▸ Activity 1:
List the three ways the Rabbi said the writer could handle the problem, as given in the memoir passage.
▸ Activity 2:
Write out the stretch of the memoir passage from "Another time, in" through "for some advice.", substituting "tenants" for "renters".
▸ Activity 3:
In the memoir passage, how far was the rental property from the writer's house?
(Selected extract Opens)
But how much do we remember, and does the memory affect our behavior? Once, in Philadelphia, in the ’90s, I was waiting for a bus outside a bookstore I had just visited. A stranger approached me. “Dr. Steinberg?” he asked. “No,” I replied; “I’m not Dr. Steinberg. Sorry.” “But you are Jewish, right?” he continued. Well, that question is tricky when asked of me by a stranger. But I told him I was. That was his signal to begin a rant about how good his parents were, that they were good Germans, and he wanted to know when we, the Jews, would stop talking about the Holocaust. I told him I didn’t think we ever would or could. I reminded him I had not started this conversation, did not like it, and asked him to go away and leave me alone. He didn’t. He continued until the bus taking me home arrived. Fortunately, it was not his bus.

Another time, in the section of Philadelphia where my former wife and I lived, some friends of ours purchased a house on our street. They wished to rent it to others. Soon, they found renters. The rental property was two houses up from ours. One day my wife called me at work, shaken. She had been tending to her garden in the backyard when one of the renters shouted, “You GD Jewish bitch.” (I apologize for the language; it was not mine). She went inside and called me. She was frightened and asked me what to do. I told her to stay inside and keep the children with her. After speaking with her, I called my Rabbi for some advice.

Rabbi listed three ways I could handle the problem. First, I could ignore it. This idea, he added, is what most of us do. We forget unpleasantness if we can. On the other hand, he said when I got home, I could go to the man’s house to discuss it with him. This approach came with a warning: the offender might punch me in the nose. His final suggestion was that my family and I move to a more Jewish neighborhood. I wasn’t satisfied with any of these alternatives. I opted to get my family a watchdog, not a German Shepherd, but a dog with a loud bark and instinctive family loyalty. 

Fortunately, the offender and his family left the neighborhood quickly. They had not paid their rent, and when our friends tried to get what was owed them, someone came to the rental property at night, turned on all the water faucets, punched holes in the walls, and broke several windows.
(Selected extract Closes)
(Provided records Opens)
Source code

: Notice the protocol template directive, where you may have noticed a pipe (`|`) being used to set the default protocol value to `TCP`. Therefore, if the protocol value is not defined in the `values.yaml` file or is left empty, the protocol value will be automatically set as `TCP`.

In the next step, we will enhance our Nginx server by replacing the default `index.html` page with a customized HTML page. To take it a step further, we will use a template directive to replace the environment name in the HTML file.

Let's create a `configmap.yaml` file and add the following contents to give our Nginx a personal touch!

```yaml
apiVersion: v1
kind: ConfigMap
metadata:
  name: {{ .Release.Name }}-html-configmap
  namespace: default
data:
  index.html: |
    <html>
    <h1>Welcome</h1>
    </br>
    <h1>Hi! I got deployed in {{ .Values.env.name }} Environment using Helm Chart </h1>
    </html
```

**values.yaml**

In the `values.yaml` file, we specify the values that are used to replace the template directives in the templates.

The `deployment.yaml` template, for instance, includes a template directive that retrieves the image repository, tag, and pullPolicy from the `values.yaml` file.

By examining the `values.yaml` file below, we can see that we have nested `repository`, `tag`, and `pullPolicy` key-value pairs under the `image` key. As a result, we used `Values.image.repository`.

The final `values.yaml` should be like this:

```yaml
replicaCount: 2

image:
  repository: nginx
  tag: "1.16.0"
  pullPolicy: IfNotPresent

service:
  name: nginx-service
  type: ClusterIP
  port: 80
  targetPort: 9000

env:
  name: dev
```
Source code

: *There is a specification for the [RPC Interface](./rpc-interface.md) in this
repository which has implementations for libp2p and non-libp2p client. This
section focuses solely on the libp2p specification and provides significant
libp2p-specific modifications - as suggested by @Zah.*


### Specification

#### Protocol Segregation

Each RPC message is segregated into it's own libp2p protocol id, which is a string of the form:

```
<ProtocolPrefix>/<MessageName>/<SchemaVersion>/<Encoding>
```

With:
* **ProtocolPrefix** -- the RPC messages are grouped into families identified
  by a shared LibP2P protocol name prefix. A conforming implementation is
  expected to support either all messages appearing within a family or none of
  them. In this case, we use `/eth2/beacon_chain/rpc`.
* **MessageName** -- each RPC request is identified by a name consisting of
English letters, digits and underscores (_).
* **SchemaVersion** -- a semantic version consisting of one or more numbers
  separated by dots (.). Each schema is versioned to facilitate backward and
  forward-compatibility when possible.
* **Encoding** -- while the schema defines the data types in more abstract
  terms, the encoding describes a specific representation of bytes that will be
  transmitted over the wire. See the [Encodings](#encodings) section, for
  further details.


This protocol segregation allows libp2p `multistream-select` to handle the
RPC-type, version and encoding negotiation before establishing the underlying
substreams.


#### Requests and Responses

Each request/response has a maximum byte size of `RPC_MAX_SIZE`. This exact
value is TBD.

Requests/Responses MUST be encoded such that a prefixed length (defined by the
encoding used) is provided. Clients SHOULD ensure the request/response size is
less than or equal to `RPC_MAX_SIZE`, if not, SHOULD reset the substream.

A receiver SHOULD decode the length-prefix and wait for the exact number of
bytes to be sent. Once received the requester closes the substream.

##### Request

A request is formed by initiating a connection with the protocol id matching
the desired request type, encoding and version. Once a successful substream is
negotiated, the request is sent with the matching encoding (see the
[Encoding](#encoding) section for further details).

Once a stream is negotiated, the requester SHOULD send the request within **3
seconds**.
(Provided records Closes)
▸ Reply 1:
Ignore it; go to the man's house to discuss it with him; move with the family to a more Jewish neighborhood.

▸ Reply 2:
Another time, in the section of Philadelphia where my former wife and I lived, some friends of ours purchased a house on our street. They wished to rent it to others. Soon, they found tenants. The rental property was two houses up from ours. One day my wife called me at work, shaken. She had been tending to her garden in the backyard when one of the tenants shouted, “You GD Jewish bitch.” (I apologize for the language; it was not mine). She went inside and called me. She was frightened and asked me what to do. I told her to stay inside and keep the children with her. After speaking with her, I called my Rabbi for some advice.

▸ Reply 3:
It was two houses up from theirs.